You also need to interpret it, which makes it a very hard read. You cannot really understand it without knowing the context (historical, cultural, personal) and about things like disputes about correct translations.
You also do not have to attach the same authority or relevance to all of it. As I said, the laws of Leviticus are irrelevant to Christians and we simply do not follow them (we eat pork, for example). They might be worth reading as historical background. In general the gospels and epistles are the most relevant for most people.
When you say all of it, what constitutes all? Different denominations accept different books - no Judith in protestant Bibles, no Ethiopic Clement except in Tewahedo (Ethiopian) ones, etc. Its not usual for individuals to disagree with their denominations, but it certainly happens. It is definitely reasonable to read the books you think are relevant.
Why would it matter, because Christianity is very much not about following a large set of rules. It's more (some branches of) Jewry, that is famous for knowing and following a large set of rules. Most of the interaction with the priests is about how that is not actually sufficient and doesn't actually matters all that much. There is even a passage how someone following all the rules still won't succeed (the rich young man). The only real hard rule fits into a single sentence (double commandment of loving).
> it's a collection of works that you agree with and want to associate with?
Disagreeing is a normal and expected part of the faith and is the topic of some books in the collection. If you don't disagree with anything in the bible, I don't thing you are actually believing, you are just regurgitating things. The bible is a side effect of the formation of cultures and the getting to know in a relationship, and there is quite a development in it.

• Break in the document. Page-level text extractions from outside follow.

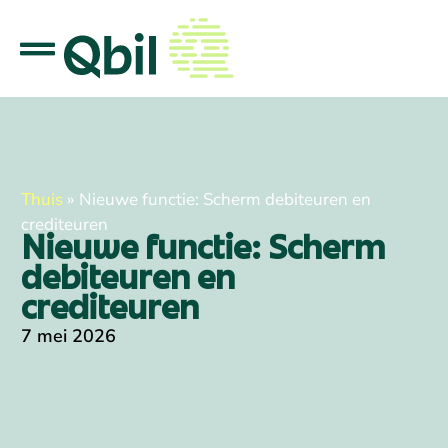
Thuis
»
Nieuwe functie: Scherm debiteuren en
crediteuren
Nieuwe functie: Scherm
debiteuren en
crediteuren
7 mei 2026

> I haven't read Mein Kampf / The Communist Manifesto but I would bet some pages if not chapters are agreeable to a lay-person while the overall theme wasn't.
Maybe in the Communist Manifesto, but Mein Kampf is total bullshit.

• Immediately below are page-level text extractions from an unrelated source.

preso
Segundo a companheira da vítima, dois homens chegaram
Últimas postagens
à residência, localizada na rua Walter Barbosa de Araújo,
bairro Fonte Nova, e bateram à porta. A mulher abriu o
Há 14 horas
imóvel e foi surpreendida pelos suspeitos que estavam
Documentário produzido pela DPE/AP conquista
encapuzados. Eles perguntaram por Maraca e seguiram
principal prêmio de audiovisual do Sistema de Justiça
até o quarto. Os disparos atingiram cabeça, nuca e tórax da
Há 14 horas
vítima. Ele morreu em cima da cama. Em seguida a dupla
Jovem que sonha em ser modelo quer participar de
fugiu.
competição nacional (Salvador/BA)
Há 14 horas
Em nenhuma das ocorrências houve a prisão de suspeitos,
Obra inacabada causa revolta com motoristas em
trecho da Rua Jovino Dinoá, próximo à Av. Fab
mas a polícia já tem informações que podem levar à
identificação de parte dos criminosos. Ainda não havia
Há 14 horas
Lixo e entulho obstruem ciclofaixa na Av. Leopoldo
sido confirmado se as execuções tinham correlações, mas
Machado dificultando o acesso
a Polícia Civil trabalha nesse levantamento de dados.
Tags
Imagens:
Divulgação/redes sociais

> Death Panels in ObamaCare.
No clue what that is, must be an US insider.
> This is how we end with the Dunning-Kruger effect
You know that Dunning-Kruger effect is autocorrelation, right? https://economicsfromthetopdown.com/2022/04/08/the-dunning-k...
> Even today with easy access, a majority of Christians have not read it.
Depending on the denomination, 50% to 100% of the service they do revolves around reading from that book.
> preachers of the Church
Also what do you understand by "the Church".
> So the "employees" of X are untrustworthy, but the collection of circular letters for the "employees" of X is not. This doesn't make any sense.
I am not saying anything about whether the text of various ideologies is trustworthy or next. I am contending that contrary to the original comment I was replying to, it's not actually text that converts people to most ideologies. For Christianity, people generally adopt it for reasons like: being born into a Christian household/society; societal pressure; a desire for community; having received charitable aid when they needed it most; mid-life crises seeking a purpose in life; reckoning with mortality after a near-death experience or losing a loved one; witnessing something they perceive as miraculous. There are many, many reasons people become Christians, but I have never once heard of someone being converted merely by reading the Bible, and I suspect that such an occurence is exceedingly rare relative to all the other means of adoption.
My question wasn't about denominations, I wanted to know what you think the church IS. Because the definition I am familiar with is the collective of all people (and creatures) believing in Christ. With that "people get to know about Christ only from the Church" is circular.
> I am contending that contrary to the original comment I was replying to, it's not actually text that converts people to most ideologies.
That I agree with. But that is not what you wrote.